Furthermore, is there a difference between the initialization of the variables one and two, and the initialization of the varibles three and four? Background of the Question is, that i get an compiler error in Visual Studio 6.0 with the initialization of variable two and four. With Visual Studio 2008 it compiles well.
struct stTest
{
int a;
char b[10];
};
stTest one = {0};
stTest two = {};
stTest three[10] = {0};
stTest four[10] = {};
Yes, all of them a required to be initialized with 0 by the language standard (C++98).
Visual Studio 6 is known not to perform the proper handling of {} case: it doesn't even support {} syntax, if I remember correctly.
However, Visual Studio 6 is a pre-standard compiler. It was released before the C++98 standard came out.
See Michael Burr's answer to a similar question.

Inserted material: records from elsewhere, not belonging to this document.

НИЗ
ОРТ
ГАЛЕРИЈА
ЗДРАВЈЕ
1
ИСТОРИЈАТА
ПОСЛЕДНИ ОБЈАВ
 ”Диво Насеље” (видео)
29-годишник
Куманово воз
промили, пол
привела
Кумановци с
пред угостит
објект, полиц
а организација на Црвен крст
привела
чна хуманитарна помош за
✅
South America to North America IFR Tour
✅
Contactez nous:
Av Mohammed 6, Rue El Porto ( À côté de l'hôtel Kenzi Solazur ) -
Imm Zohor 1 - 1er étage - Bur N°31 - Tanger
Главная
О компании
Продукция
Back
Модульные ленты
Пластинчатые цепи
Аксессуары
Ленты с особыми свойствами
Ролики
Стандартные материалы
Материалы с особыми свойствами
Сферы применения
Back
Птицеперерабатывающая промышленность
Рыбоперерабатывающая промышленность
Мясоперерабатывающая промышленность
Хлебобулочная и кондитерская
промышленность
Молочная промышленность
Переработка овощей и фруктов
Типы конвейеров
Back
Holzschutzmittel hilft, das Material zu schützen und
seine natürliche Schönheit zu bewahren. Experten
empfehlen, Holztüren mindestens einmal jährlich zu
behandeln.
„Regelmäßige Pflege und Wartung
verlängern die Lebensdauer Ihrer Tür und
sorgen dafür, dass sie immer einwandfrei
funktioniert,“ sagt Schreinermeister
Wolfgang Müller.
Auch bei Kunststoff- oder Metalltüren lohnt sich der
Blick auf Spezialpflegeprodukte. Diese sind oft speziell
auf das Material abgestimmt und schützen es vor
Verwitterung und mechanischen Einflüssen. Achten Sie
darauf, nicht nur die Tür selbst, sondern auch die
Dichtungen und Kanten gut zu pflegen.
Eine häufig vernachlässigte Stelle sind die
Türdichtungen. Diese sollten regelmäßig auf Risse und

The short answer is yes, but a little emphasis sometimes helps, e.g.,
stTest s = {0};
The initializations are the same. Visual Studio 2.0 is broken.

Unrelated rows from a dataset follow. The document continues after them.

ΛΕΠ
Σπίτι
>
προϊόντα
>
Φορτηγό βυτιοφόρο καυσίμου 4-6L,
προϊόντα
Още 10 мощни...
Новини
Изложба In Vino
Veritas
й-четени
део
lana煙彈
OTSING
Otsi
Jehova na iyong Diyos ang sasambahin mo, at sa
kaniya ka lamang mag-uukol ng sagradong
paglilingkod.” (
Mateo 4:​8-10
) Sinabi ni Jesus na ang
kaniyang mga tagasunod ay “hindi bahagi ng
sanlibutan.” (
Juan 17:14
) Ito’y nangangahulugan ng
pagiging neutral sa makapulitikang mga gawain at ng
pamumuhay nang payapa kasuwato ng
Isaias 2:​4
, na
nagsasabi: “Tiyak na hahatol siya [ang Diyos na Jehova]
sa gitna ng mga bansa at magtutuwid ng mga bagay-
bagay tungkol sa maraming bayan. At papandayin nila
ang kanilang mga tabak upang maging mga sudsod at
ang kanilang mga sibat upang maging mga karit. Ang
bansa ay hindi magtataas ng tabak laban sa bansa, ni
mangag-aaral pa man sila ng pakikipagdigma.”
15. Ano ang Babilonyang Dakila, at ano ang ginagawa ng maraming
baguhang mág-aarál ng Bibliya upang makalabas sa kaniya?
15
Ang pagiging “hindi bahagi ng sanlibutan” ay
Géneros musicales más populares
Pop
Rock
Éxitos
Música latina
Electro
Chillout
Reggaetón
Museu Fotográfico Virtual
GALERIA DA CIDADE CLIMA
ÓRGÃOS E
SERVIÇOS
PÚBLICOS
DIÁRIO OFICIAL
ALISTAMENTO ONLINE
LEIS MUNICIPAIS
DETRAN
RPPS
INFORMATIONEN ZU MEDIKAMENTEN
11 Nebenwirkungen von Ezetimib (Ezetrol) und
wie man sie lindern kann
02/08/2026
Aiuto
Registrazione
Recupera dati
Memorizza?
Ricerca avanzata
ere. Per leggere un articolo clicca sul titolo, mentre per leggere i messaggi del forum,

Yes, they are initialized to zero.
If I have a structure called tPoint ...
struct tPoint {
int x;
int y;
};
... and I use it as follows ...
tPoint spot {10,20};
... I can expect that members x and y will be initialized.

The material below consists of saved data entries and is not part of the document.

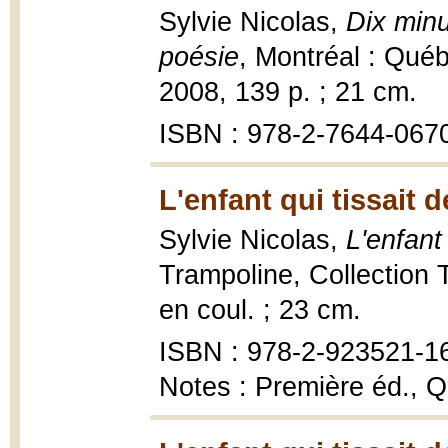
Sylvie Nicolas,
Dix minu
poésie
, Montréal : Québ
2008, 139 p. ; 21 cm.
ISBN : 978-2-7644-067
L'enfant qui tissait d
Sylvie Nicolas,
L'enfant 
Trampoline, Collection Tr
en coul. ; 23 cm.
ISBN : 978-2-923521-1
Notes : Première éd., Q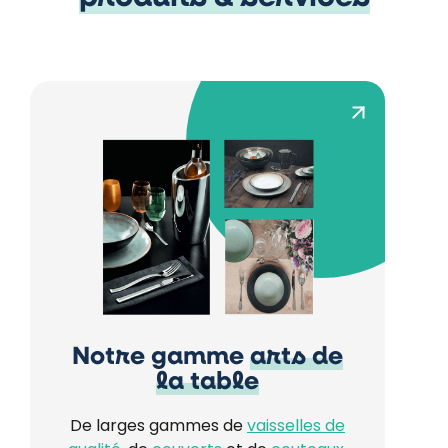
Notre gamme
arts de
la table
De larges gammes de
vaisselles de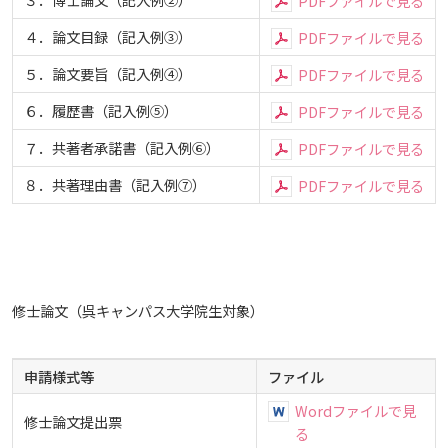
PDFファイルで見る
４．論文目録（記入例③）
PDFファイルで見る
５．論文要旨（記入例④）
PDFファイルで見る
６．履歴書（記入例⑤）
PDFファイルで見る
７．共著者承諾書（記入例⑥）
PDFファイルで見る
８．共著理由書（記入例⑦）
PDFファイルで見る
修士論文（呉キャンパス大学院生対象）
申請様式等
ファイル
Wordファイルで見
修士論文提出票
る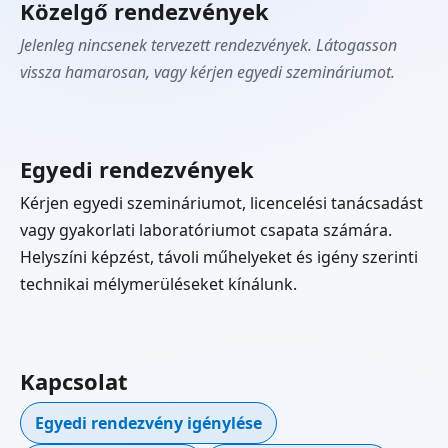
Közelgő rendezvények
Jelenleg nincsenek tervezett rendezvények. Látogasson
vissza hamarosan, vagy kérjen egyedi szemináriumot.
Egyedi rendezvények
Kérjen egyedi szemináriumot, licencelési tanácsadást
vagy gyakorlati laboratóriumot csapata számára.
Helyszíni képzést, távoli műhelyeket és igény szerinti
technikai mélymerüléseket kínálunk.
Kapcsolat
Egyedi rendezvény igénylése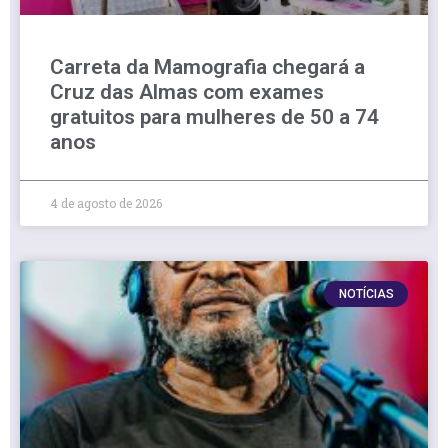
Carreta da Mamografia chegará a
Cruz das Almas com exames
gratuitos para mulheres de 50 a 74
anos
4 de agosto de 2026
NOTÍCIAS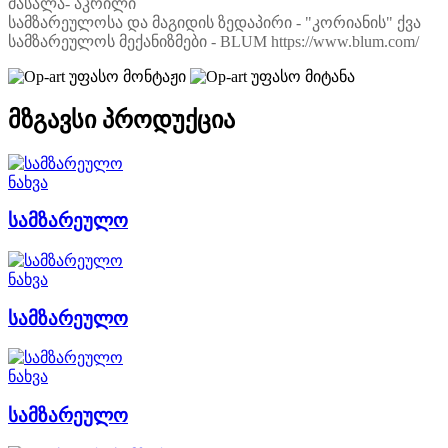
მასალა- აკრილი
სამზარეულოსა და მაგიდის ზედაპირი - "კორიანის" ქვა
სამზარეულოს მექანიზმები - BLUM https://www.blum.com/
უფასო მონტაჟი
უფასო მიტანა
მზგავსი პროდუქცია
ნახვა
სამზარეულო
ნახვა
სამზარეულო
ნახვა
სამზარეულო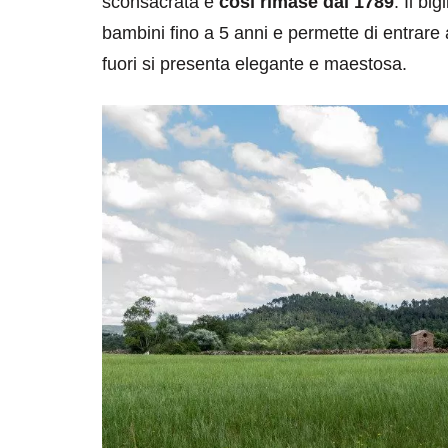
sconsacrata e
così rimase dal 1789
. Il bi
bambini fino a 5 anni e permette di entrare 
fuori si presenta elegante e maestosa.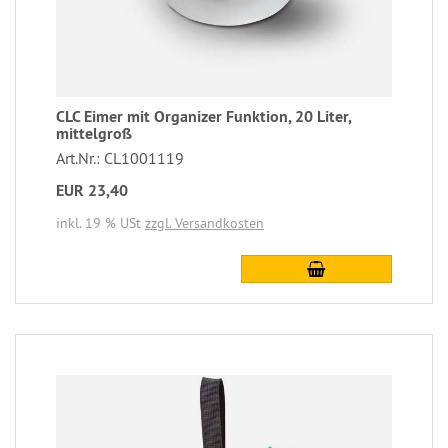
CLC Eimer mit Organizer Funktion, 20 Liter,
mittelgroß
Art.Nr.: CL1001119
EUR 23,40
inkl. 19 % USt
zzgl. Versandkosten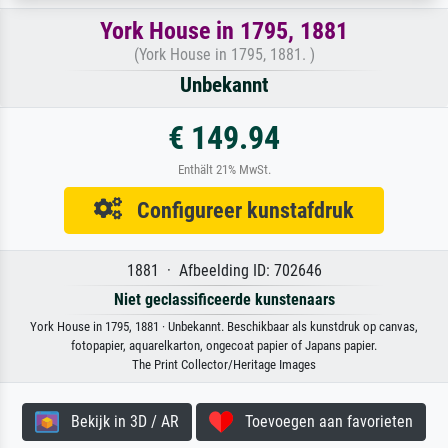
York House in 1795, 1881
(York House in 1795, 1881. )
Unbekannt
€ 149.94
Enthält 21% MwSt.
Configureer kunstafdruk
1881 · Afbeelding ID: 702646
Niet geclassificeerde kunstenaars
York House in 1795, 1881 · Unbekannt. Beschikbaar als kunstdruk op canvas,
fotopapier, aquarelkarton, ongecoat papier of Japans papier.
The Print Collector/Heritage Images
Bekijk in 3D / AR
Toevoegen aan favorieten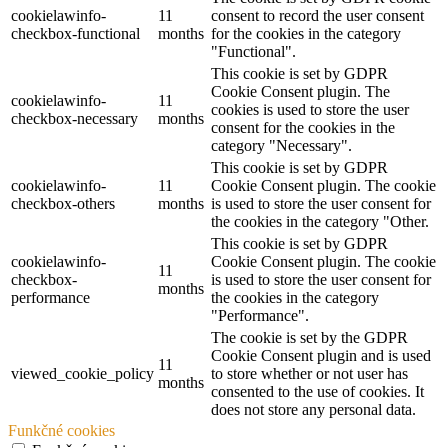
cookielawinfo-
11
consent to record the user consent
checkbox-functional
months
for the cookies in the category
"Functional".
This cookie is set by GDPR
Cookie Consent plugin. The
cookielawinfo-
11
cookies is used to store the user
checkbox-necessary
months
consent for the cookies in the
category "Necessary".
This cookie is set by GDPR
cookielawinfo-
11
Cookie Consent plugin. The cookie
checkbox-others
months
is used to store the user consent for
the cookies in the category "Other.
This cookie is set by GDPR
cookielawinfo-
Cookie Consent plugin. The cookie
11
checkbox-
is used to store the user consent for
months
performance
the cookies in the category
"Performance".
The cookie is set by the GDPR
Cookie Consent plugin and is used
11
viewed_cookie_policy
to store whether or not user has
months
consented to the use of cookies. It
does not store any personal data.
Funkčné cookies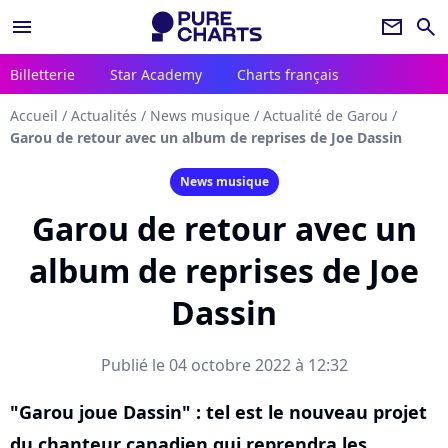
menu
newsletter
search
Billetterie
Star Academy
Charts français
Accueil
/
Actualités
/
News musique
/
Actualité de Garou
/
Garou de retour avec un album de reprises de Joe Dassin
News musique
Garou de retour avec un
album de reprises de Joe
Dassin
Publié le 04 octobre 2022 à 12:32
"Garou joue Dassin" : tel est le nouveau projet
du chanteur canadien qui reprendra les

As for your first question, I'd expect that the array b is not initialized because you only give one value for initialization.
You can initialize the values to zero by default:
struct stTest
{
int a = 0;
char b[10] = {0};
};
You can initialize the array like this:
char i[10] = {0};
stTest one = {0, i};
As for why it compiles with VS 2008 and not VS 6.0, VS 2008 probably ignores the empty set and doesn't try to initialize anything.